When US enemies like Russia carry out airstrikes, all nuance is thrown out the window; US media drop their standards and gleefully accuse the enemies of war crimes. Yet when the US and NATO carry out airstrikes, journalists suddenly have a newfound skepticism. Their language immediately becomes ambiguous, their writing unclear; murky passages written in the passive voice are ubiquitous.
Official international bodies have not minced words about the bombing, nevertheless. The UN says the US attack on the Kunduz hospital was “inexcusable and possibly even criminal” (Australia’s ABC, 10/4/15). UN High Commissioner for Human Rights Zeid Ra’ad Al Hussein remarked, “If established as deliberate in a court of law, an airstrike on a hospital may amount to a war crime.”
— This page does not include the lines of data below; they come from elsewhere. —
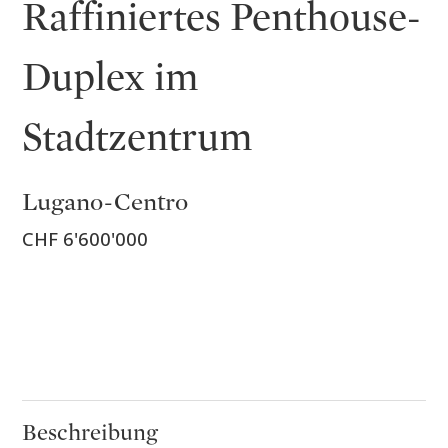
Raffiniertes Penthouse-
Duplex im
Stadtzentrum
Lugano-Centro
CHF 6'600'000
Beschreibung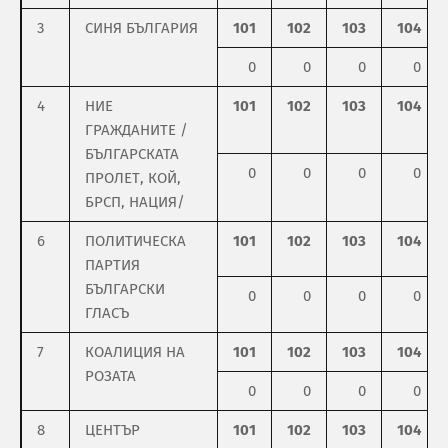
3
СИНЯ БЪЛГАРИЯ
101
102
103
104
0
0
0
0
4
НИЕ
101
102
103
104
ГРАЖДАНИТЕ /
БЪЛГАРСКАТА
0
0
0
0
ПРОЛЕТ, КОЙ,
БРСП, НАЦИЯ/
6
ПОЛИТИЧЕСКА
101
102
103
104
ПАРТИЯ
БЪЛГАРСКИ
0
0
0
0
ГЛАСЪ
7
КОАЛИЦИЯ НА
101
102
103
104
РОЗАТА
0
0
0
0
8
ЦЕНТЪР
101
102
103
104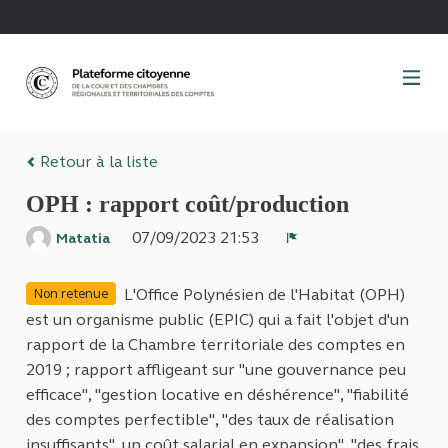
Panneau de gestion des cookies
Retour à la liste
OPH : rapport coût/production
07/09/2023 21:53
Matatia
Signaler
L'Office Polynésien de l'Habitat (OPH)
Non retenue
est un organisme public (EPIC) qui a fait l'objet d'un
rapport de la Chambre territoriale des comptes en
2019 ; rapport affligeant sur "une gouvernance peu
efficace", "gestion locative en déshérence", "fiabilité
des comptes perfectible", "des taux de réalisation
insuffisants", un coût salarial en expansion", "des frais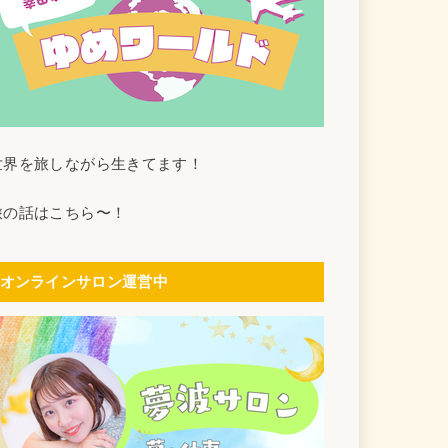
世界を旅しながら生きてます！
旅の話はこちら〜！
オンラインサロン運営中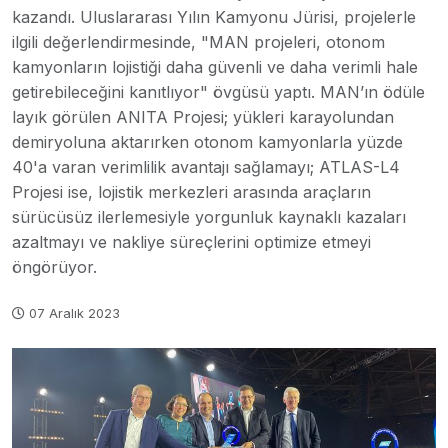
kazandı. Uluslararası Yılın Kamyonu Jürisi, projelerle
ilgili değerlendirmesinde, "MAN projeleri, otonom
kamyonların lojistiği daha güvenli ve daha verimli hale
getirebileceğini kanıtlıyor" övgüsü yaptı. MAN’ın ödüle
layık görülen ANITA Projesi; yükleri karayolundan
demiryoluna aktarırken otonom kamyonlarla yüzde
40'a varan verimlilik avantajı sağlamayı; ATLAS-L4
Projesi ise, lojistik merkezleri arasında araçların
sürücüsüz ilerlemesiyle yorgunluk kaynaklı kazaları
azaltmayı ve nakliye süreçlerini optimize etmeyi
öngörüyor.
07 Aralık 2023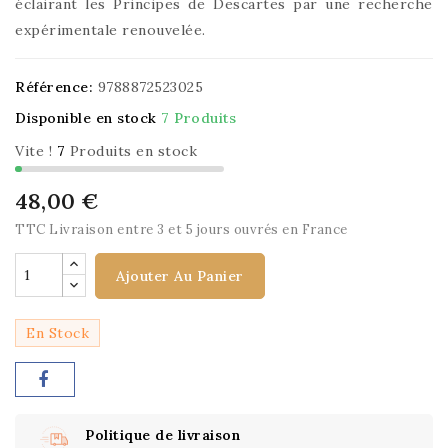
éclairant les Principes de Descartes par une recherche
expérimentale renouvelée.
Référence:
9788872523025
Disponible en stock
7 Produits
Vite !
7
Produits en stock
48,00 €
TTC
Livraison entre 3 et 5 jours ouvrés en France
Ajouter Au Panier
En Stock
Politique de livraison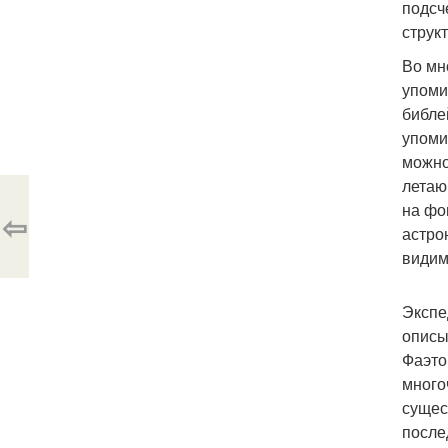
подсч
струк
Во мн
упоми
библе
упоми
можно
летаю
на фо
⇦
астро
видим
Экспе
описы
Фаэто
много
сущес
после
MSF said the attack “constitutes a grave violation of international humanitarian law.” The aid group called the bombing a “war crime” and “a grave violation of International Humanitarian Law.”
The humanitarian organization is demanding an investigation “by an independent international body,” not by the US, noting that “relying only on an internal investigation by a party to the conflict would be wholly insufficient."
Pulitzer Prize-winning journalist Glenn Greenwald (Intercept, 10/3/15) pointed out the hypocrisy of the US warning about civilian casualties of Russian airstrikes while it bombs scores of doctors and patients in Afghanistan, a country it has militarily occupied for close to 15 years.
When Russia denies killing civilians in its airstrikes on Syria, US media are suddenly skeptical and thorough; yet when the US government makes the same claims, journalists just recycle its press releases.
Is the job of the media to just uncritically report what favored governments say? Or is it supposed to examine the truth of official claims? If it is supposed to be the latter, US media have abysmally failed in their duties in reporting on the US bombing of MSF’s Kunduz hospital.